The Heineken Kidnapping
|A scheme hatched by a group of disenchanted co-workers, they were ostensibly led by the boastful Frans, but thinking he knew best and didn’t need anyone else his temper was a liability which threatened their secrecy. Overhearing Frans having a tantrum at work when their initial plans fell through, Rem approached them and made a suggestion which was immediately rebuffed, but putting the hours in, tracking his suggested target in a variety of disguises, his proposal was the one which was put into action.
So it was that on Wednesday 9th November 1983 Alfred Heineken, chairman of the board of directors of the international beer company of the same name, was kidnapped along with his chauffeur and imprisoned in a hut in the harbour area of Amsterdam for a period of twenty-one days while a ransom of 35 million guilders was negotiated and transferred, Heineken rescued by the police at that time while the hunt for the criminal gang continued across borders.
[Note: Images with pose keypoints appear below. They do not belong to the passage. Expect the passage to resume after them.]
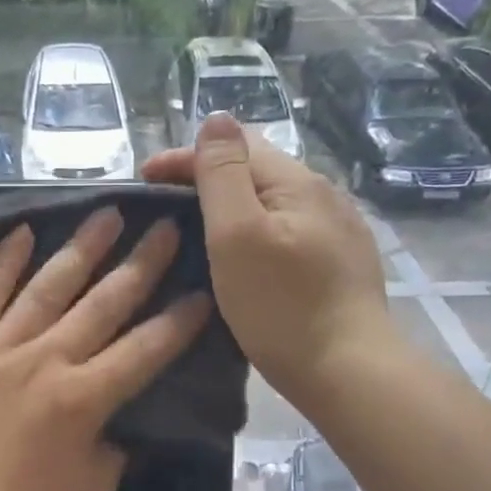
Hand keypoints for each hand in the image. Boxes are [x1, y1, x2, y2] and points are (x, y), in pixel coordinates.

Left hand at [0, 208, 210, 490]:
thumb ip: (113, 449)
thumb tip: (118, 421)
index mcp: (85, 398)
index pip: (146, 349)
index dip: (179, 321)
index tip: (202, 292)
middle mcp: (46, 360)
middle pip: (103, 303)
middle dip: (140, 264)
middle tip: (164, 226)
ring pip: (47, 287)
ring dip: (81, 248)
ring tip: (107, 214)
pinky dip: (3, 263)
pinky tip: (23, 233)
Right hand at [142, 114, 394, 406]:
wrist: (348, 372)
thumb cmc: (282, 305)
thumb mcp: (237, 235)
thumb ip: (223, 174)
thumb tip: (217, 118)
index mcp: (297, 182)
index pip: (234, 147)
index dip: (183, 157)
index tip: (142, 181)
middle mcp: (324, 195)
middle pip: (256, 170)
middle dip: (207, 178)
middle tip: (165, 206)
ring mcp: (338, 230)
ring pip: (273, 201)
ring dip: (233, 205)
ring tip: (199, 230)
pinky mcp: (342, 263)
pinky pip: (289, 230)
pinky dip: (257, 231)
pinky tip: (247, 255)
Filmed by director Maarten Treurniet from a script co-written with Kees van Beijnum, The Heineken Kidnapping (De Heineken ontvoering) dramatises these events and the extended aftermath into the legal wranglings of jurisdiction and extradition with Teun Kuilboer, Reinout Scholten van Aschat and Gijs Naber as criminal conspirators Frans, Rem and his brother-in-law Cor and the great Rutger Hauer as Freddy Heineken.
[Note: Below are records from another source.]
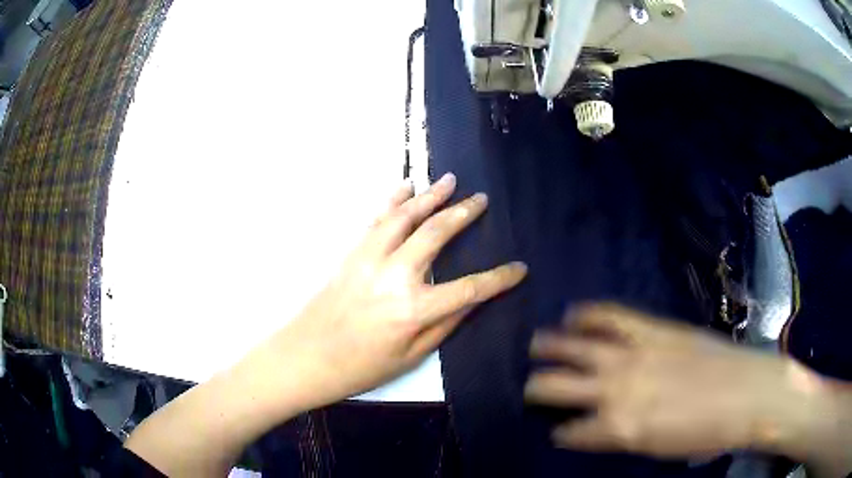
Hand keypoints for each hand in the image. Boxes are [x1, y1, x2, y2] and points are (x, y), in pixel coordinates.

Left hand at [269, 173, 526, 406]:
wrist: (307, 356)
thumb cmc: (362, 367)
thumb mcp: (411, 358)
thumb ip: (444, 325)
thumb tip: (471, 300)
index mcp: (415, 309)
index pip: (471, 288)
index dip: (500, 278)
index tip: (519, 268)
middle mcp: (395, 275)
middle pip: (437, 234)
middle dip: (464, 214)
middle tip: (481, 200)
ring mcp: (370, 258)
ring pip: (406, 216)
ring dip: (430, 196)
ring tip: (450, 181)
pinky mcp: (352, 252)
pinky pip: (377, 218)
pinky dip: (394, 200)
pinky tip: (406, 187)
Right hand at [525, 304, 828, 459]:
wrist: (748, 393)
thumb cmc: (705, 434)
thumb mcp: (658, 450)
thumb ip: (622, 438)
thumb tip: (600, 429)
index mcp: (619, 428)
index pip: (572, 432)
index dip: (562, 433)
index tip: (558, 431)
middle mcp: (618, 390)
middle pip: (559, 387)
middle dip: (538, 389)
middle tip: (529, 388)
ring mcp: (635, 354)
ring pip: (577, 349)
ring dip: (551, 349)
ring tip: (536, 344)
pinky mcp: (653, 330)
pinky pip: (612, 317)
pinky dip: (589, 315)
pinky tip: (574, 314)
Filmed with an eye on the dinginess of seventies holdovers rather than the excesses of the later eighties, the gang all from working class backgrounds with Rem still living with his parents in their apartment which backed onto the brewery, his resentment of Heineken stemming from his father having been sacked from his position as a sales representative for his alcoholic tendencies, the story is told without overt embellishment though the adherence to the facts is not absolute.
The police investigation primarily offscreen the focus is on the kidnappers, often alone and silent as they take turns to monitor Heineken chained in his cell, and there is little emotion other than frustration and anger on display either from them or the taciturn victim to transmute the events to drama, a dedication to avoiding sensationalism which is perhaps admirable but also fails to engage the viewer particularly as the narrative trudges from holding cell and hotel rooms to courtroom.
Treurniet avoiding anything which might be termed overt style in shooting, editing, or soundtrack, presumably wishing to avoid glamourising either the crime or the violence involved, while events roughly as they happened might have been enough to carry The Heineken Kidnapping had they been presented in a compelling manner that is not the case, though filmed in 2011 some additional twists had yet to be revealed, “Rem Humbrechts” (based on Willem Holleeder, currently serving a life term in prison) not convicted for the 2003 murder of his accomplice Cor and four others until 2019.